A State Department official said the Russian plan, offered in December, was rejected because the administration could not accept Moscow’s demand that Washington agree to legal limits on missile defenses in Europe. The proposal included restrictions on the deployment of Aegis missile defense ships.
The official said Moscow continues to demand that Washington provide “legally binding guarantees that would create limitations on our ability to develop and deploy future missile defense systems against regional ballistic missile threats such as those from Iran and North Korea.”
He said the United States “cannot and will not accept any obligations that limit our ability to defend ourselves, our allies and our partners, including where we deploy our [ballistic missile defense] capable Aegis ships.”
Additionally, Russian military intervention in Ukraine “led to the suspension of our military-to-military dialogue and we are not currently engaging Russia on the topic of missile defense,” the official said.

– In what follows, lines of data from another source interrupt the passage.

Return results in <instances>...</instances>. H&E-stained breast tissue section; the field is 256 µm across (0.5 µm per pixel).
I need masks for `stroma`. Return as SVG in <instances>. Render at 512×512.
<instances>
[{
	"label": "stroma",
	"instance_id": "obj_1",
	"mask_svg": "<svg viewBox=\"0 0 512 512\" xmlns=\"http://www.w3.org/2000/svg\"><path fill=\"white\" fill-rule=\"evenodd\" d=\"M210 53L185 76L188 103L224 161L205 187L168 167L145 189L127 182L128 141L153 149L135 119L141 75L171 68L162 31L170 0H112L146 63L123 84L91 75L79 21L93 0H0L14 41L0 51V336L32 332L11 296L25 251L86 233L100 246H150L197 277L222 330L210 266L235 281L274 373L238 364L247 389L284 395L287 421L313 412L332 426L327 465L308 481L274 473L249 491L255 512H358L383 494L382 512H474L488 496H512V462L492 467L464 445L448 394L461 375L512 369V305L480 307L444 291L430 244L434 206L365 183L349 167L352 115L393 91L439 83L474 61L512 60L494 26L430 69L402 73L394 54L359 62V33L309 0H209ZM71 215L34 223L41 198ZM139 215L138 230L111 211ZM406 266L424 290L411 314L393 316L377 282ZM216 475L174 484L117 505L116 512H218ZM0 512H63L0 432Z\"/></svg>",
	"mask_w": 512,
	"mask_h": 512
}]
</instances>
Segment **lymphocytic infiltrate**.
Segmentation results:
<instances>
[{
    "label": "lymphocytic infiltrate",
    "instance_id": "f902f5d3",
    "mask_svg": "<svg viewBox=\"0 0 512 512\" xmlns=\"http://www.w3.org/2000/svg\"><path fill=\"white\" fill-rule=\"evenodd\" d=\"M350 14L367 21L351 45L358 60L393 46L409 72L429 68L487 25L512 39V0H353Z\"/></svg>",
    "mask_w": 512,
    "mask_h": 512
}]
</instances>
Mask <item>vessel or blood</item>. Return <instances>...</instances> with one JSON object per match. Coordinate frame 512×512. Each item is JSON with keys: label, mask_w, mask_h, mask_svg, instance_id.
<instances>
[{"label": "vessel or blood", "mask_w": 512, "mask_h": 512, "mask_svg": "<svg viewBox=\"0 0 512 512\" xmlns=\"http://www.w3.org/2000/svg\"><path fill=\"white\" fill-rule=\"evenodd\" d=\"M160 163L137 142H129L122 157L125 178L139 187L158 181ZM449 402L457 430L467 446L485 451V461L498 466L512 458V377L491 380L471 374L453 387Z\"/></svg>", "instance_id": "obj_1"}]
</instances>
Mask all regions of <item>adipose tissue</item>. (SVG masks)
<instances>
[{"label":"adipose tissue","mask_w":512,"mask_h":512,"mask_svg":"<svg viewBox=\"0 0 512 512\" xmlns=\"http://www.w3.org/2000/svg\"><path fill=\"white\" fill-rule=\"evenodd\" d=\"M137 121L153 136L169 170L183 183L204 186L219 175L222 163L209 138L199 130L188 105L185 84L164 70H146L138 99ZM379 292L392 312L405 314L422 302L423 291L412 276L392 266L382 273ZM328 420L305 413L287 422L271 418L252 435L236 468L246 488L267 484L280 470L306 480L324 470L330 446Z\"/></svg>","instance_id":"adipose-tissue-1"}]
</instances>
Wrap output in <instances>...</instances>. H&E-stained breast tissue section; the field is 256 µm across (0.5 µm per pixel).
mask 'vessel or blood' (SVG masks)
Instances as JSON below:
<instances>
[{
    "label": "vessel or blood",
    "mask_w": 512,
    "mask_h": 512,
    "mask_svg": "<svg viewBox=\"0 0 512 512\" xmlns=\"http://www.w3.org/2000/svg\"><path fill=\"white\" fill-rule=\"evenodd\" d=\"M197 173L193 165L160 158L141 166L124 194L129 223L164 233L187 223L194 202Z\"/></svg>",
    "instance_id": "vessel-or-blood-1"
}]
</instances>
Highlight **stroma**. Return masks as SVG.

The U.S. missile defense program in Europe focuses on countering long-range threats from North Korea and Iran.
In September 2009, the Obama administration launched its “phased, adaptive approach missile defense plan” for Europe, which called for deploying “increasingly capable” interceptors in four phases.
The Free Beacon’s Bill Gertz writes that the Obama administration, “in an effort to appease Moscow, last year dropped the fourth phase that would have involved the most effective defenses capable of defending the United States from intercontinental ballistic missiles (ICBMs).”
The United States is enhancing its missile-defense capabilities by adding ground-based interceptors in Alaska, deploying radars and sensors, and adding missile defense interceptor ships.
Congressional defense aides and Pentagon officials have said gaining access to U.S. technology was Russia’s main reason for engaging in missile-defense cooperation.
In its draft of the 2015 defense authorization bill, completed on Tuesday, the House Armed Services Committee voted to limit the Pentagon’s ability to provide Russia with sensitive data on missile-defense capabilities that could enable the Kremlin to devise countermeasures to thwart U.S. defenses.
The Obama administration had considered providing classified data to Moscow in an effort to assuage Russian concerns about Western missile defenses.
Russia has embarked on a military modernization program that includes the development of strategic missiles aimed at defeating U.S. defenses. U.S. officials said Moscow’s flight test last month of the RS-24M, a new, multiple-warhead ICBM, is part of this program.